Wie ich also in diesem schönen, kleinen Empfangssaal sass, rauschte im Sturmschritt der Herr Minister herein, beantwortete zwei Fragen seiner Parteifreunde, vollzog diesen eher unfeierlich-schnellen Akt und rauschte davon. Ich war wütend über meine Untätigkeit. Im inneren Monolog versuchte ich zwar eine Erklärung darin zu finden, dass ich mich überrumpelt fand, oder auch Angst hatte, den Eindruck eines Wichtigtuers zu erwecken - aber es blieb ein elendes Gefühl eines feigen Versagens. Eine anhaltende Frustration war die Folge.

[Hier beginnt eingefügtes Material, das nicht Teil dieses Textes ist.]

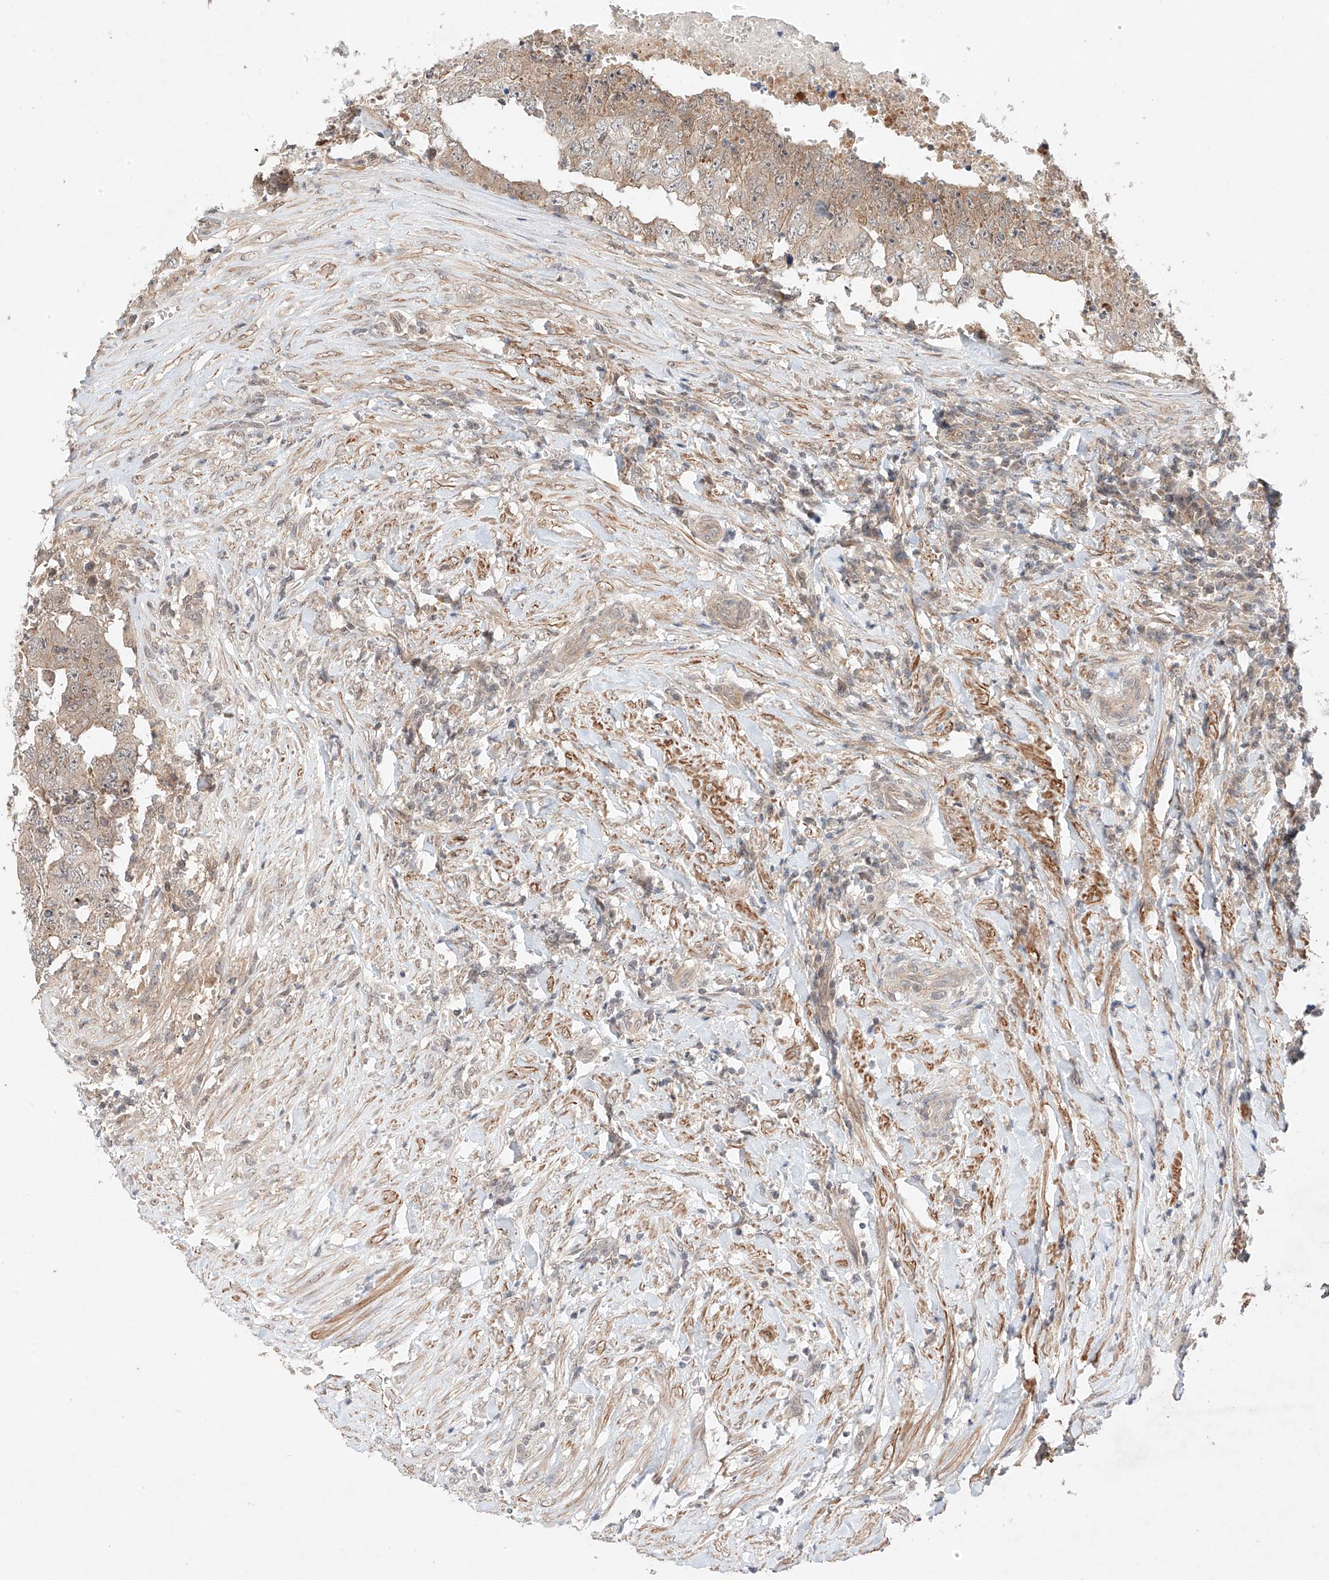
{"staining": {"intensity": "weak", "quantity": ">75%", "location": "cytoplasmic/membranous"}, "tissue": "testis cancer", "cell_type": "Tumor cells", "image_type": "cancer", "snomed": [{"axis": "morphology", "description": "Carcinoma, Embryonal, NOS"}, {"axis": "topography", "description": "Testis"}], "caption": "This histopathology image exhibits testis cancer stained with immunohistochemistry to label a protein in brown. The cytoplasmic/membranous of tumor cells show weak positivity for the protein. Nuclei are counter-stained blue.", "gene": "TSR2", "patient": {"sex": "male", "age": 26}}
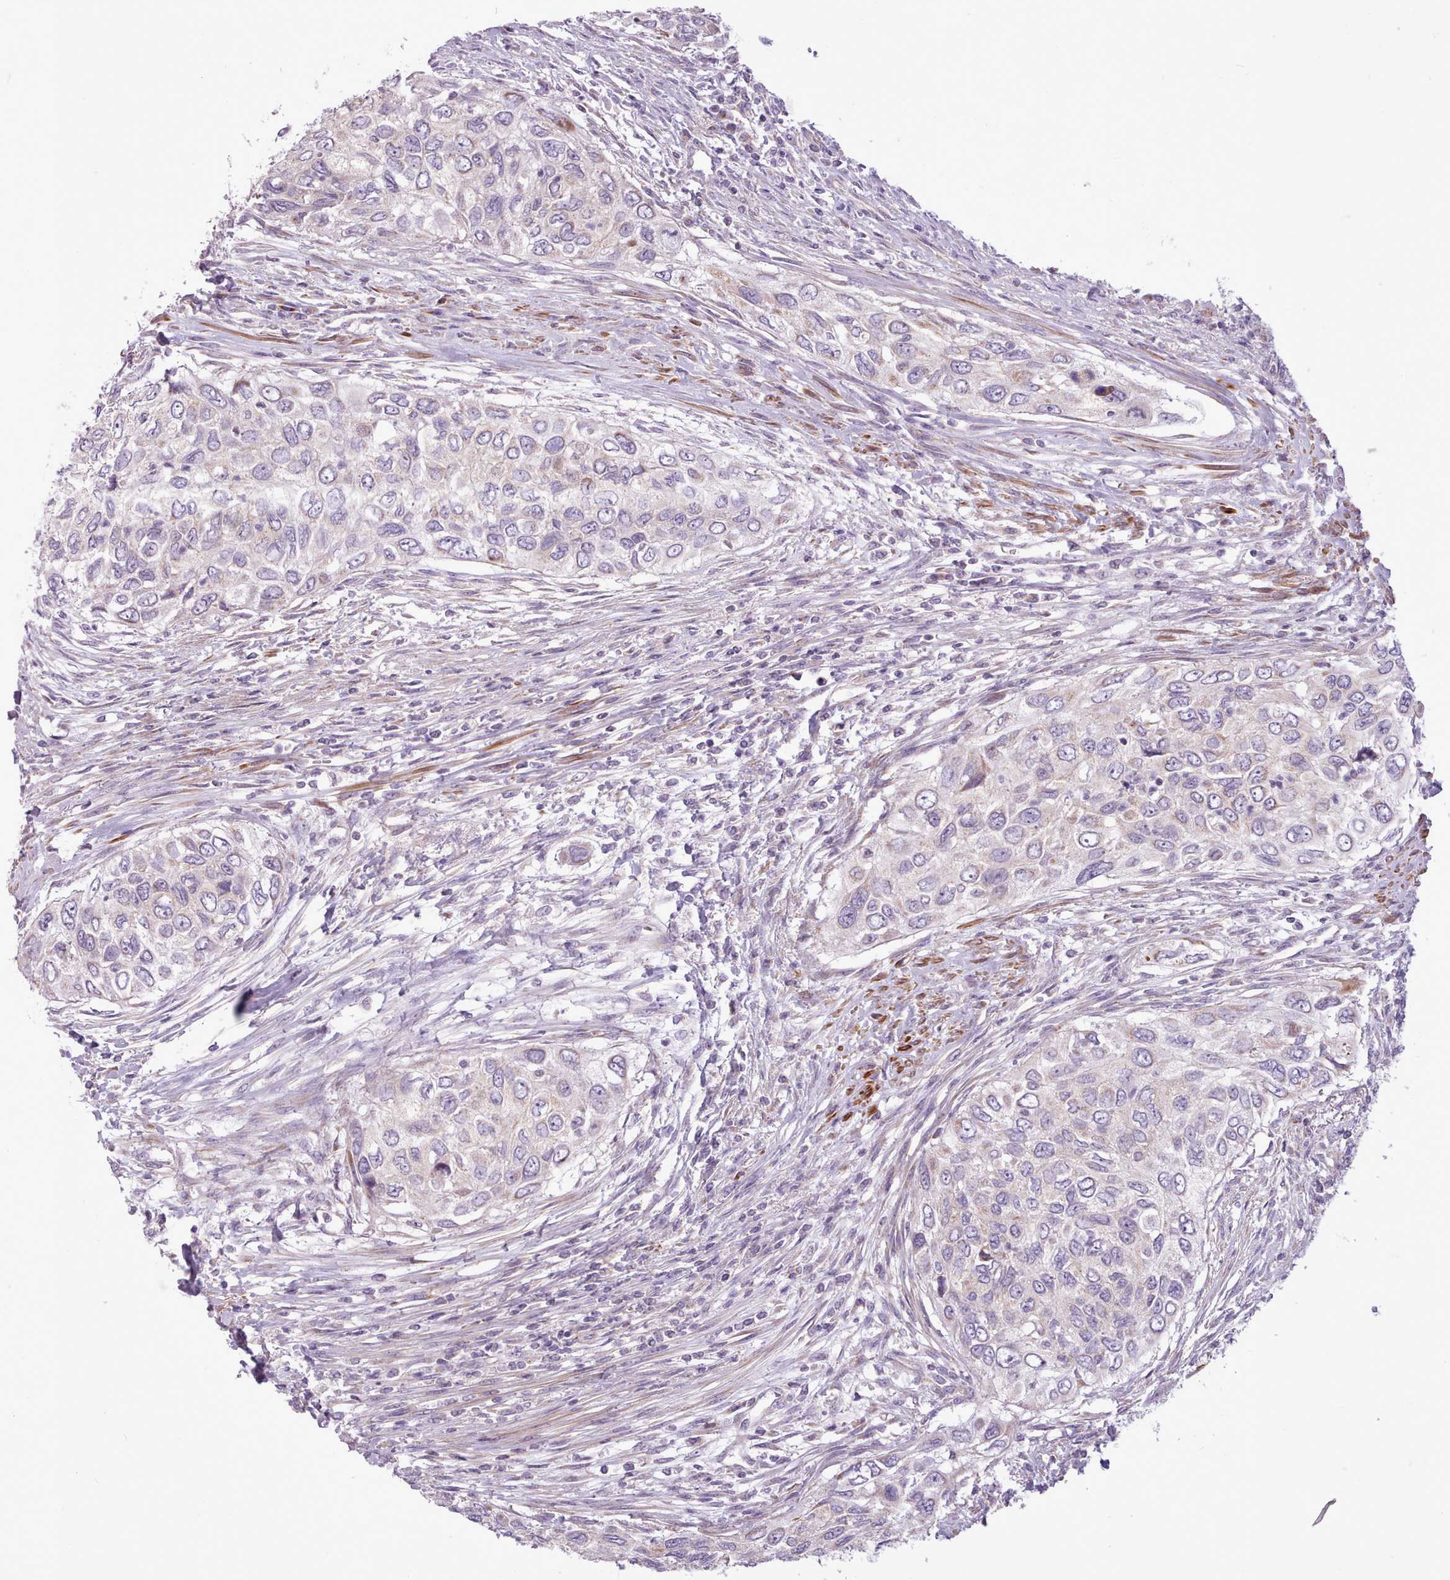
{"staining": {"intensity": "negative", "quantity": "none", "location": "none"}, "tissue": "urothelial cancer", "cell_type": "Tumor cells", "image_type": "cancer", "snomed": [{"axis": "morphology", "description": "Urothelial carcinoma, High grade"}, {"axis": "topography", "description": "Urinary bladder"}], "caption": "A histopathology image of urothelial cancer stained for a protein displays no brown staining in tumor cells. (DAB (3,3'-diaminobenzidine) immunohistochemistry, high magnification).", "gene": "AVL9", "patient": {"sex": "female", "age": 60}}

Die "Erlösung" (natürlich wird dadurch die erwähnte, leidige Geschichte nicht aus der Welt geschafft) kam, als ich kurz danach von dem Bekenntnis Trittins bezüglich des Spruches: "ich bin stolz, ein Deutscher zu sein" erfuhr.

Natürlich will ich Trittin im Folgenden nicht zu einem lupenreinen Linken hochstilisieren oder gar vergessen machen, welche Rolle er im Verbund mit diesem Joschka Fischer und den Seinen anlässlich des NATO-Krieges gegen Jugoslawien gespielt hat. Aber angesichts der Folge nicht abreissender, deprimierender Niederlagen (allerdings: wann hat es in der BRD-Geschichte für einen Linken einmal eine längere, nachwirkende Phase der Ermutigung, der hoffnungsvollen Bestätigung gegeben?) wie der Wahlerfolge der CDU, der einäugigen Justiz, die zwar den strafwürdigen H. Kohl freispricht und zugleich in Strasbourg das Recht zu Gunsten bundesdeutscher Interessen und ökonomischer Gewichtigkeit etc., etc. bricht, war es doch ein kleiner Lichtblick, dass ein deutscher Minister sich zu einer solchen Klarheit in seiner Analyse verstieg.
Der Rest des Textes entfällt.